Thread

Re: index prefetching

Konstantin Knizhnik <knizhnik@garret.ru> — 2025-12-25T08:56:50Z
On 18/12/2025 4:45 PM, Andres Freund wrote:
> Hi,
>
> On 2025-12-18 15:40:59 +0100, Tomas Vondra wrote:
>> The technical reason is that batch_getnext() does this:
>>
>>    /* Delay initializing stream until reading from scan's second batch */
>>    if (priorbatch && !scan->xs_heapfetch->rs && !batchqueue->disabled &&
>>        enable_indexscan_prefetch)
>>        scan->xs_heapfetch->rs =
>>            read_stream_begin_relation(READ_STREAM_DEFAULT, NULL,
>>                                       ....);
>>
>> which means we only create the read_stream (which is what enables the
>> prefetching) only when creating the second batch. And with LIMIT 100 we
>> likely read just a single leaf page (=batch) most of the time, which
>> means no read_stream and thus no prefetching.
> Why is the logic tied to the number of batches, rather the number of items in
> batches? It's not hard to come up with scenarios where having to wait for ~100
> random pages will be the majority of the queries IO wait... It makes sense to
> not initialize readahead if we just fetch an entry or two, but after that?


I did more experiments trying to understand when we can take advantage 
of prefetch:

So schema is the same:

create table t (pk integer, sk integer, payload text default repeat('x', 
1000)) with (fillfactor=10);
insert into t values (generate_series(1,10000000),random()*10000000);
create index on t(sk);

select.sql:

\set sk random(1, 10000000)
select * from t where sk >= :sk order by sk limit N;

And I do
pgbench -n -T 30 -M prepared -f select.sql postgres

limit\prefetch    on      off     always  incremental
1                 12074   12765    3146    3282
2                   5912     6198    2463    2438
4                   2919     3047    1334    1964
8                   1554     1496    1166    1409
16                   815       775      947      940
32                   424       403      687      695
64                   223       208      446      453
128                 115       106      258      270
256                  68          53      138      149
512                  43          27       72         78
1024                28          13       38         40


prefetch=always means commenting of `priorbatch` check and immediate 
creation of read_stream:

         /* Delay initializing stream until reading from scan's second 
batch */
-        if (priorbatch && !scan->xs_heapfetch->rs && 
!batchqueue->disabled &&+
+       if (/*priorbatch && */!scan->xs_heapfetch->rs && 
!batchqueue->disabled &&

prefetch=increment replaces doubling of prefetch distance with increment:

         /* Look-ahead distance ramps up rapidly after we do I/O. */
-        distance = stream->distance * 2;
+       distance = stream->distance ? stream->distance + 1 : 0;


So as you expected, immediate creation of read_stream cause quite 
significant degrade of performance on indexscans inspecting small number 
of TIDs.
Looks like the threshold where read stream provides advantages in 
performance is about 10.
After it earlier initialization of read stream adds quite noticeable 
performance improvement.

I tried to find out using profiler and debugger where most of the time 
is spent in this case and answer was quite predictable -
in read_stream_reset->read_stream_next_buffer.

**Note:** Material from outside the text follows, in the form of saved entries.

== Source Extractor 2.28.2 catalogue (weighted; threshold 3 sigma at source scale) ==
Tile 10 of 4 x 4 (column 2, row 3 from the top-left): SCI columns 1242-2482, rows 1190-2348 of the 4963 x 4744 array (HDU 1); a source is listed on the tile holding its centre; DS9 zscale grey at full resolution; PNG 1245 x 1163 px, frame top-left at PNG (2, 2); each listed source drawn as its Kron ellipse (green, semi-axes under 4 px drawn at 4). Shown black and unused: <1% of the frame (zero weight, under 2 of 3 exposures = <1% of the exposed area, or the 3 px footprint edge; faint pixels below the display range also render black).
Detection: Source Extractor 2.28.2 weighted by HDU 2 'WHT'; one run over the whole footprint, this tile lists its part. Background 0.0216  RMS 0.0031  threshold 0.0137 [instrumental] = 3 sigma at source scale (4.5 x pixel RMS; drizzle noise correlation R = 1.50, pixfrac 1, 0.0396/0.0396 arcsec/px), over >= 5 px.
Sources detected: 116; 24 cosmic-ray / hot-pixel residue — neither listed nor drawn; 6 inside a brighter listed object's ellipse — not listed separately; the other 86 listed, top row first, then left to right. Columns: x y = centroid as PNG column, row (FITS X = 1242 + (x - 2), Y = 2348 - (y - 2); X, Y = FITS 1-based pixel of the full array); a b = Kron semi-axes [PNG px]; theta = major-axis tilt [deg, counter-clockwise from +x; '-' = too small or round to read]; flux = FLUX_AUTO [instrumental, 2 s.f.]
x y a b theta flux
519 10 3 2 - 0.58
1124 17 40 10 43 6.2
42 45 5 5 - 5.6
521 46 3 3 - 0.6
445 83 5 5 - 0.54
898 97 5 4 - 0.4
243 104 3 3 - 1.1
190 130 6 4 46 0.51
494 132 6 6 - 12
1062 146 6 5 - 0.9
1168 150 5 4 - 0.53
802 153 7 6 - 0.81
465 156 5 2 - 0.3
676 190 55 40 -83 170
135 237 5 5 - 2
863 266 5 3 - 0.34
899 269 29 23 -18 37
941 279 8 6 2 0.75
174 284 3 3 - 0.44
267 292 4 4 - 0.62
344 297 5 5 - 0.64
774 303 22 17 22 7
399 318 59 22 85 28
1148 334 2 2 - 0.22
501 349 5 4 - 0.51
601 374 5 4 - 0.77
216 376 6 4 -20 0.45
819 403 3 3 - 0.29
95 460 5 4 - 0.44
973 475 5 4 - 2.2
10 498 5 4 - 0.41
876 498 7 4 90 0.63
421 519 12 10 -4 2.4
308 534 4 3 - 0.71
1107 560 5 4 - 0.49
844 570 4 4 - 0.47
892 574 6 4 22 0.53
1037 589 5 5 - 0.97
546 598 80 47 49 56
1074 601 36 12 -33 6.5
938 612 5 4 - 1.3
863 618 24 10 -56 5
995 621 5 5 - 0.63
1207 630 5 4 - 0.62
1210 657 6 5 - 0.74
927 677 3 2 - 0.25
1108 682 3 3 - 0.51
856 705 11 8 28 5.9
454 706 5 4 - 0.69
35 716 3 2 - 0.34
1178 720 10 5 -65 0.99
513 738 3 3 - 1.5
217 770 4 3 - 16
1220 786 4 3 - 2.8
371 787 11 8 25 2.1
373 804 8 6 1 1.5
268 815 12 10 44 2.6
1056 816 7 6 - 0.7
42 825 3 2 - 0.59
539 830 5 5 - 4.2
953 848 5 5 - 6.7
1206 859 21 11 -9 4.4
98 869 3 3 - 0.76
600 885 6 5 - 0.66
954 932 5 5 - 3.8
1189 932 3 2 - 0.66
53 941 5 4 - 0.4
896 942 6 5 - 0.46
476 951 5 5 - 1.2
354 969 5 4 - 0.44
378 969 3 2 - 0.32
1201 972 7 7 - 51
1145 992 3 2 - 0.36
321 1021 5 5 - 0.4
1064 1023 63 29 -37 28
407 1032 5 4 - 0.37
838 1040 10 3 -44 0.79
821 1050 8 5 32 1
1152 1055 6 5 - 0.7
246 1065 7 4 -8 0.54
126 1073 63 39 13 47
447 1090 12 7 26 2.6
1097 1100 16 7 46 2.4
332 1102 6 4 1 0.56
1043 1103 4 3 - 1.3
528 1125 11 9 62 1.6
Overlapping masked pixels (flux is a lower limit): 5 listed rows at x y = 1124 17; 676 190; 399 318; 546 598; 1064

So we just consuming pefetched buffers which we do not need.

I thought that we can use some better policy for increasing prefetch 
distance (right now it is just doubled).
This is why I have tried this "incremental" policy.
Unfortunately it  can not help to reduce prefetch overhead for "short" 
indexscans.
But what surprised me is that for longer indexscans this approach seems 
to be slightly more efficient than doubling.


So look like we really should use number of items criteria for read 
stream initialization rather than number of batches.
And may be think about alternative policy for increasing prefetch distance.